* [Brief]:
From the first line through the line containing "staining of urothelial", transcribe the records exactly and include no other lines.

+++

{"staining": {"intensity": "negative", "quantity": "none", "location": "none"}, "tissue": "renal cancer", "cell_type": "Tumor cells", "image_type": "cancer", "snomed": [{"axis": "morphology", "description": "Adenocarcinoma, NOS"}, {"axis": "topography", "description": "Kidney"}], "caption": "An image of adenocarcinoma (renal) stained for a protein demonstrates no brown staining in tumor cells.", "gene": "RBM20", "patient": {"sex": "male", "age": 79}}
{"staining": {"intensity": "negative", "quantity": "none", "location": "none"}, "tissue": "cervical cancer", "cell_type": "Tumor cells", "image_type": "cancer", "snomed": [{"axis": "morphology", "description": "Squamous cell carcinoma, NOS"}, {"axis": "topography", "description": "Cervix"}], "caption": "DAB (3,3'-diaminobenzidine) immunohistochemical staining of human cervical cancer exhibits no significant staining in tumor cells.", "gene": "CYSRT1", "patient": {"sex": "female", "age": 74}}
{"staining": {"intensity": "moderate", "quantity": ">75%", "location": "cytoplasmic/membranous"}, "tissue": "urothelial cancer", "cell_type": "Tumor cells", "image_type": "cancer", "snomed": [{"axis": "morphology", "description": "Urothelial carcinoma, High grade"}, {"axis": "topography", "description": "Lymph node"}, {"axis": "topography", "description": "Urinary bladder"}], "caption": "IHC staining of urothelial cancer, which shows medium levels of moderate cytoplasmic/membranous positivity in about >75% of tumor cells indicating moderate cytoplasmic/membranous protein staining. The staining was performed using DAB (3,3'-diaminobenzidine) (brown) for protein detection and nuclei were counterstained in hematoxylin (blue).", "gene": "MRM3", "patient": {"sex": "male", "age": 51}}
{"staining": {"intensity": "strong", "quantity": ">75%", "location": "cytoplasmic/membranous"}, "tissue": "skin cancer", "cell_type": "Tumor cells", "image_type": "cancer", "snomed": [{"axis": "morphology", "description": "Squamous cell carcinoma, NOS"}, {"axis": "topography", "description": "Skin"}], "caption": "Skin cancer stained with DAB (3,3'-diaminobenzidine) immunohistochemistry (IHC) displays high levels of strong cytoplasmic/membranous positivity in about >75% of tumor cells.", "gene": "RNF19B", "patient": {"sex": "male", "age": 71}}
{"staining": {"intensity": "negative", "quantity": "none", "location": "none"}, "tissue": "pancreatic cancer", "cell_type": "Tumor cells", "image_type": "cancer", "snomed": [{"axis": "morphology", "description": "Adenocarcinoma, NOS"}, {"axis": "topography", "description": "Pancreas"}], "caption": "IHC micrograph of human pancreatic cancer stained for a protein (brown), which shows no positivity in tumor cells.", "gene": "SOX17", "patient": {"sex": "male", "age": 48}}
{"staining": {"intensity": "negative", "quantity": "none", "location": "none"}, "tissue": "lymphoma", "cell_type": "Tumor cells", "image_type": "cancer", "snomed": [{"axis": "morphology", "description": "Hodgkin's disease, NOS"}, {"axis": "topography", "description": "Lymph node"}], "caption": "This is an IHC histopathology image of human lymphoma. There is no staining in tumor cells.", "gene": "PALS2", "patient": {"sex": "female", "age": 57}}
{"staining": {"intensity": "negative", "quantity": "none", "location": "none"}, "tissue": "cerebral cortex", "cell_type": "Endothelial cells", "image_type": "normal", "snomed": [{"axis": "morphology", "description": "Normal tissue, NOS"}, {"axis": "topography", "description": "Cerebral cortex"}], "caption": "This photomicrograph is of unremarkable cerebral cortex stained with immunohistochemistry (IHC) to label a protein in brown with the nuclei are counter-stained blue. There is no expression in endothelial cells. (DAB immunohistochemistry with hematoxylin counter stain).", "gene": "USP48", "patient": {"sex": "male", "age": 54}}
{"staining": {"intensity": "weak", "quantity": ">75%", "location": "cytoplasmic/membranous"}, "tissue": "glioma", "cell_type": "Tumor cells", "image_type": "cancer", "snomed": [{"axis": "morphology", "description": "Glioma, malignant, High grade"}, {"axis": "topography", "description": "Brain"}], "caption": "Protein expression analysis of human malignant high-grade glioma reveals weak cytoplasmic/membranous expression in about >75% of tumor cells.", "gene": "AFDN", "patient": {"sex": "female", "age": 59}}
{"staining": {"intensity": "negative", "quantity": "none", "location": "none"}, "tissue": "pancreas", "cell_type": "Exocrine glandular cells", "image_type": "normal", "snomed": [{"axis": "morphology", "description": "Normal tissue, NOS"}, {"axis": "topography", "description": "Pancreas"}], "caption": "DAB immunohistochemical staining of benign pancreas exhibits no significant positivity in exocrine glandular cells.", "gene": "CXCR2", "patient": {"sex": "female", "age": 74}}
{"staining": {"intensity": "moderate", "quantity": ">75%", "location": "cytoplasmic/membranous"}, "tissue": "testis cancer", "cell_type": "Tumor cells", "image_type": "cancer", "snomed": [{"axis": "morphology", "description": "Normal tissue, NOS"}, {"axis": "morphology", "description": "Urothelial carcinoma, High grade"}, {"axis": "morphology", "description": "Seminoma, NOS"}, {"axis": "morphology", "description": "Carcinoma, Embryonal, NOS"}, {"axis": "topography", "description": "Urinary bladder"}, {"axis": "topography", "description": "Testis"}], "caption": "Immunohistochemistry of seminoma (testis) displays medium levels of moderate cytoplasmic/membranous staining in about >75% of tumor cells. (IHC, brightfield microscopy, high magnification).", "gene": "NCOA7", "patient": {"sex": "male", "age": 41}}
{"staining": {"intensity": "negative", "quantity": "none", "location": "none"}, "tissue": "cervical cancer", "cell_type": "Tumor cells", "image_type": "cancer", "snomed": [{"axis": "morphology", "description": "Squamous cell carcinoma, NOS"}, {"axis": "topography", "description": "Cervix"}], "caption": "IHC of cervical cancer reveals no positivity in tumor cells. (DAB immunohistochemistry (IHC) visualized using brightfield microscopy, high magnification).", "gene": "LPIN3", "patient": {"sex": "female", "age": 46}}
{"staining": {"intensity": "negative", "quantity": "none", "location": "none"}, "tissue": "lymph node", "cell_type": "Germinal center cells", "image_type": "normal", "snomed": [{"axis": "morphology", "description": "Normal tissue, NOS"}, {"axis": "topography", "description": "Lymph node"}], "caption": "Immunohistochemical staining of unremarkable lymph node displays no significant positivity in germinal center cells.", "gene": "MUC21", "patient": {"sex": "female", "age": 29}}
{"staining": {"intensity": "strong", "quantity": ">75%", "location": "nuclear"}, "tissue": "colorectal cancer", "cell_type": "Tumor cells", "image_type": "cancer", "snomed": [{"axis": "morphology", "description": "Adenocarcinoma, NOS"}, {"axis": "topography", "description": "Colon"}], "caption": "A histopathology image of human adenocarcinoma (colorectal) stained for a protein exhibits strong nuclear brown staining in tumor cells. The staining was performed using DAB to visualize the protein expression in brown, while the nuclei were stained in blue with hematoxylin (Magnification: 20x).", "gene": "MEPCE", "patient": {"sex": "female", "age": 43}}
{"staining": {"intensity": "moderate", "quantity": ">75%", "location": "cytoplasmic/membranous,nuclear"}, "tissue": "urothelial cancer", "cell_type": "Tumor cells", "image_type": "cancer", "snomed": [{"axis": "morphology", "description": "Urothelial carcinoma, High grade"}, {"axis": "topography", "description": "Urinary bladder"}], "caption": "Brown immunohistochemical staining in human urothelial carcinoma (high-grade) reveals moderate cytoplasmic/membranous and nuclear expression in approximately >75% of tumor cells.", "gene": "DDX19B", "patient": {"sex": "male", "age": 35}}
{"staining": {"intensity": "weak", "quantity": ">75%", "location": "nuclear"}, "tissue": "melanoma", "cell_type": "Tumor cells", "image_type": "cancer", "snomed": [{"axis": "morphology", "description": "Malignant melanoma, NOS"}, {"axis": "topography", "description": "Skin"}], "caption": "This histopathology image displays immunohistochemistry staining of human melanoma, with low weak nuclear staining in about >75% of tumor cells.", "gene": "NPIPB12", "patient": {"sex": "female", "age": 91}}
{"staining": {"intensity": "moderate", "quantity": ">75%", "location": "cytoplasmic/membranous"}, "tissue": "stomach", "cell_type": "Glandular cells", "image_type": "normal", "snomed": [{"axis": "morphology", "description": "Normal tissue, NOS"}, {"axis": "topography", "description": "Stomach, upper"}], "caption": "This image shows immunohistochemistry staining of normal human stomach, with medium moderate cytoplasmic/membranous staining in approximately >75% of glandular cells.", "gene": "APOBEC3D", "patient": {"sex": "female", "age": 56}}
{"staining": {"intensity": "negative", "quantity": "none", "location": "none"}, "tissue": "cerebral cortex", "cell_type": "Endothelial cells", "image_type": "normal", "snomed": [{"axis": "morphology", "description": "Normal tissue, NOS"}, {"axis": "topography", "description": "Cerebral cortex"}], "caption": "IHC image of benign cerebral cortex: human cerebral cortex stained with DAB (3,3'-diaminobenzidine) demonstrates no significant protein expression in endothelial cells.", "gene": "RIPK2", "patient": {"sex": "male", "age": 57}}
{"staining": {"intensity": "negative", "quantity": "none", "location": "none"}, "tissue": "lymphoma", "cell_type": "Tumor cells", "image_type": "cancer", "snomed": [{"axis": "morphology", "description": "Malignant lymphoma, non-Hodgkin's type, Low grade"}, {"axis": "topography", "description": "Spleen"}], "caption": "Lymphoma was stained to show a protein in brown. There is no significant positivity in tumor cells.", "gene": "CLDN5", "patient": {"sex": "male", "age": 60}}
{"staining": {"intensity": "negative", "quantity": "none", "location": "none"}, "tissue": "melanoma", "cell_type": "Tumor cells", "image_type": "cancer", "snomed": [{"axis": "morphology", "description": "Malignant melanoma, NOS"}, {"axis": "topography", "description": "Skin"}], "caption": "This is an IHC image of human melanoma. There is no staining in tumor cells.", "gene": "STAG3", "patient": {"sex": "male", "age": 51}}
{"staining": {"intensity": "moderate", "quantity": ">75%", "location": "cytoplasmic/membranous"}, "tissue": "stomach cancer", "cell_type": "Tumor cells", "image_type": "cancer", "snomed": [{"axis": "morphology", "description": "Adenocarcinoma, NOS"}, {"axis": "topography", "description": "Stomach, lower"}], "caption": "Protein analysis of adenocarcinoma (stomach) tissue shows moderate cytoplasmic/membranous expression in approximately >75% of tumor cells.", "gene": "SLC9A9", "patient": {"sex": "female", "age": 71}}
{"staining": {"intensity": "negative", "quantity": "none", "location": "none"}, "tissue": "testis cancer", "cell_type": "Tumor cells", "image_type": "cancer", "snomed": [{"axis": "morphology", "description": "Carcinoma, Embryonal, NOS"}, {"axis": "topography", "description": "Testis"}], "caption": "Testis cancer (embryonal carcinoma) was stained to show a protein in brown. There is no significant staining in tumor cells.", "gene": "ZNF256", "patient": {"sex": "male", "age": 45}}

+++

* [Problem solution]:
{"staining": {"intensity": "negative", "quantity": "none", "location": "none"}, "tissue": "renal cancer", "cell_type": "Tumor cells", "image_type": "cancer", "snomed": [{"axis": "morphology", "description": "Adenocarcinoma, NOS"}, {"axis": "topography", "description": "Kidney"}], "caption": "An image of adenocarcinoma (renal) stained for a protein demonstrates no brown staining in tumor cells.", "gene": "RBM20", "patient": {"sex": "male", "age": 79}}
{"staining": {"intensity": "negative", "quantity": "none", "location": "none"}, "tissue": "cervical cancer", "cell_type": "Tumor cells", "image_type": "cancer", "snomed": [{"axis": "morphology", "description": "Squamous cell carcinoma, NOS"}, {"axis": "topography", "description": "Cervix"}], "caption": "DAB (3,3'-diaminobenzidine) immunohistochemical staining of human cervical cancer exhibits no significant staining in tumor cells.", "gene": "CYSRT1", "patient": {"sex": "female", "age": 74}}
{"staining": {"intensity": "moderate", "quantity": ">75%", "location": "cytoplasmic/membranous"}, "tissue": "urothelial cancer", "cell_type": "Tumor cells", "image_type": "cancer", "snomed": [{"axis": "morphology", "description": "Urothelial carcinoma, High grade"}, {"axis": "topography", "description": "Lymph node"}, {"axis": "topography", "description": "Urinary bladder"}], "caption": "IHC staining of urothelial cancer, which shows medium levels of moderate cytoplasmic/membranous positivity in about >75% of tumor cells indicating moderate cytoplasmic/membranous protein staining. The staining was performed using DAB (3,3'-diaminobenzidine) (brown) for protein detection and nuclei were counterstained in hematoxylin (blue).", "gene": "MRM3", "patient": {"sex": "male", "age": 51}}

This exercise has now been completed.